*Required work*
Rewrite the lines from the one containing "Lines per view: lens" through the one containing "-0.003950, 0.637821, 0.409892]]", inclusive, substituting "Rounding" for "Decimals" and leaving everything else unchanged.

*Data shown*
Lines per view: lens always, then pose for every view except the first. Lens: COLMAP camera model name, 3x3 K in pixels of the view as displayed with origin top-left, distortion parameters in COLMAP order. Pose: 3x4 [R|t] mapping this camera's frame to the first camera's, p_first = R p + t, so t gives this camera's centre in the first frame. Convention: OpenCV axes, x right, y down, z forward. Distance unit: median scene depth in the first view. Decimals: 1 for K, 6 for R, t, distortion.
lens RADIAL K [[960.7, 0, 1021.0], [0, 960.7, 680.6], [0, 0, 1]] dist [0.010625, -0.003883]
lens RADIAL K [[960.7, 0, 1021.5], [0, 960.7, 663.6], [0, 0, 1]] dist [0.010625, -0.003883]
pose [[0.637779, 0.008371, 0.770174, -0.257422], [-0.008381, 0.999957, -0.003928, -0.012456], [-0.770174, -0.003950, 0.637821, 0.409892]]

* * *

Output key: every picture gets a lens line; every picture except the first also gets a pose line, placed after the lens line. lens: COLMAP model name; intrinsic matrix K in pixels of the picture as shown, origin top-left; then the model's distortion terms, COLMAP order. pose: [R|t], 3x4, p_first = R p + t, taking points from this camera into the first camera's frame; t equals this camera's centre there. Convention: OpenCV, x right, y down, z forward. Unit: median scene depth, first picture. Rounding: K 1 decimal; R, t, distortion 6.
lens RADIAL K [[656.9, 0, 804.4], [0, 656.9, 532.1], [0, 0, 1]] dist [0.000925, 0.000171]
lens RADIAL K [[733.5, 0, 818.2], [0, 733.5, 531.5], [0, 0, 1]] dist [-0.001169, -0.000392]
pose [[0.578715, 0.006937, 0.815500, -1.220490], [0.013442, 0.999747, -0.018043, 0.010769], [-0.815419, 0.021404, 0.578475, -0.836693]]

*Solution to this exercise*
Lines per view: lens always, then pose for every view except the first. Lens: COLMAP camera model name, 3x3 K in pixels of the view as displayed with origin top-left, distortion parameters in COLMAP order. Pose: 3x4 [R|t] mapping this camera's frame to the first camera's, p_first = R p + t, so t gives this camera's centre in the first frame. Convention: OpenCV axes, x right, y down, z forward. Distance unit: median scene depth in the first view. Rounding: 1 for K, 6 for R, t, distortion.
lens RADIAL K [[960.7, 0, 1021.0], [0, 960.7, 680.6], [0, 0, 1]] dist [0.010625, -0.003883]
lens RADIAL K [[960.7, 0, 1021.5], [0, 960.7, 663.6], [0, 0, 1]] dist [0.010625, -0.003883]
pose [[0.637779, 0.008371, 0.770174, -0.257422], [-0.008381, 0.999957, -0.003928, -0.012456], [-0.770174, -0.003950, 0.637821, 0.409892]]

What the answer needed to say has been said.